Consignes de l'exercice |
1. D'après l'article sur Aliko Dangote, combien le FMI prévoit-il de croissance en 2015 pour les 48 pays subsahariens ?
2. Recopiez mot pour mot le passage de l'article sur Aliko Dangote qui débute par les mots « Fondé en 1981, Dangote » et s'achève sur « expansion panafricaine offensive. ».
3. Reprenez l'article sur Aliko Dangote là où il s'arrête et écrivez-en la suite.

+++ Extrait du document +++

Aliko Dangote, le plus riche d’Afrique

Rares sont ceux qui incarnent mieux la croissance africaine que le Nigérian Aliko Dangote, l’homme le plus riche d’Afrique. Avec une fortune personnelle estimée à 18,3 milliards $, il est devenu — tout comme son groupe — synonyme de réussite en Afrique.
Fondé en 1981, Dangote Group est devenu un conglomérat diversifié, développant des activités dans l’agroalimentaire, le pétrole et le gaz, l’immobilier, la logistique et la finance. Basé au Nigeria, le groupe a entrepris une expansion panafricaine offensive.
Dernier pays en date où il s’implante, le Zimbabwe, où Dangote a le projet de construire une cimenterie, pour 400 millions $. En juin, il a inauguré une grande cimenterie dans la capitale éthiopienne, Addis Abeba, et a prévu d’investir 150 millions $ dans une nouvelle usine au Cameroun. Ces investissements s’ajoutent à ceux réalisés au Sénégal, au Kenya, au Liberia, en Afrique du Sud, en Tanzanie, en Sierra Leone…
Il y a bien des améliorations ici et là. S’il y a encore du chemin à faire, nous faisons des efforts pour y arriver.
Une expansion aussi ambitieuse en 2015 a de quoi surprendre. L’effondrement du prix du pétrole et le ralentissement de l’économie chinoise ont frappé de plein fouet l’économie africaine. Le FMI prévoit en 2015 une croissance de 4,4 % dans les 48 pays subsahariens, un chiffre inférieur à la moyenne régionale de ces dernières années (plus de 5 %).
Le Nigeria – première économie d’Afrique – ne fait pas exception. Une croissance de 4,8 % est prévue cette année, contre 6,3 % en 2014. Premier producteur et exportateur africain de pétrole, Lagos a été particulièrement touché par la chute du prix du baril. Avec des exportations qui représentent 70 % des recettes de l’État et la quasi-totalité des revenus en devises, certains sont allés jusqu’à dire que le pays était « ruiné ».
Aliko Dangote, qui s’exprime d’un ton mesuré, mais déterminé, ne se laisse pas impressionner par cette rhétorique : « On exagère beaucoup. Tout ce qui a trait au Nigeria suscite une grande méfiance. »
L’homme d’affaires fait allusion au changement de Président cette année. En mars, le candidat de l’opposition, Muhammadu Buhari, a remporté l’élection face au Président sortant, Jonathan Goodluck, avec 15,42 millions de voix contre 12,85 millions en faveur de Jonathan. C’est la première fois qu’un Président subit une défaite électorale au Nigeria, et cela a créé l’espoir que le nouveau gouvernement incarne un changement positif. Pour Aliko Dangote, cela ne fait aucun doute. Selon lui, le président Buhari, en comparaison du gouvernement précédent, c’est « le jour et la nuit ».
« L’économie a été mal gérée », ajoute-t-il, en insistant sur les volumes colossaux de pétrole vendus chaque jour au marché noir. Au total, 500 000 barils par jour ont disparu ces dernières années, représentant une perte qui se chiffre en milliards de dollars. « C’était un fait bien connu, mais il n’y avait personne pour y mettre fin. » L’industriel est convaincu que le nouveau gouvernement va s’attaquer à ce problème. « J’ai confiance en eux et je crois qu’ils prendront les bonnes mesures », poursuit Dangote, citant l’exemple de la décision récente du président Buhari de déclarer ses biens. Et surpris par le peu de richesses que détient le Président (un seul compte en banque où sont déposés 150 000 $). « Ce sont des gens très honnêtes », affirme-t-il.

+++ Données brutes +++

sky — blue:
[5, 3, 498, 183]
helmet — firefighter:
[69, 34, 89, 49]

+++

Réponses données |
1. Une croissance de 4,4 %.

2.
Fondé en 1981, Dangote Group est devenu un conglomérat diversifié, développant des activités dans l’agroalimentaire, le pétrole et le gaz, l’immobilier, la logistique et la finance. Basé au Nigeria, le groupe a entrepris une expansion panafricaine offensive.

3.
Le modèle d’un groupe diversifié
Au-delà du changement de Président, Aliko Dangote soutient qu’une bonne compréhension de l’économie du pays est nécessaire pour analyser correctement la signification du déclin des prix pétroliers : « Il est vrai que le prix du baril a diminué de moitié mais, pour autant, le Nigeria est très dynamique. ». Bien que le pétrole soit la principale source de revenus en devises du pays, le secteur agricole représente plus de 30 % du PIB, bien plus que le secteur pétrolier. D’autres segments, tels que les télécommunications – le Nigeria est le plus vaste marché de téléphonie mobile d’Afrique – les services financiers et le commerce de détail, jouent un rôle important dans l’économie depuis le début des années 2000.
Nulle part ailleurs qu’en Afrique, on ne peut obtenir des retours sur investissement aussi élevés
Loin de constituer une menace pour l’économie, le recul du prix de l’or noir pourrait même représenter une opportunité : « Ce pourrait être une bénédiction pour le Nigeria, car ce repli des cours nous contraindra à prendre plus au sérieux la diversification de l’économie. » Aliko Dangote tient à diversifier sa société, à l’origine réputée pour sa seule activité dans le ciment. Le groupe est actif dans l’agroalimentaire, la finance et l’immobilier. L’augmentation du chiffre d’affaires n’est pas le seul moteur de la diversification, explique-t-il. « Nous devons réfléchir aux moyens de diversifier l’économie », souligne-t-il. « Nous étudions cette question pour notre conglomérat, en espérant que d’autres se joindront à nous. » Il mentionne des projets qui, selon lui, auront de vastes répercussions sur l’économie nigériane.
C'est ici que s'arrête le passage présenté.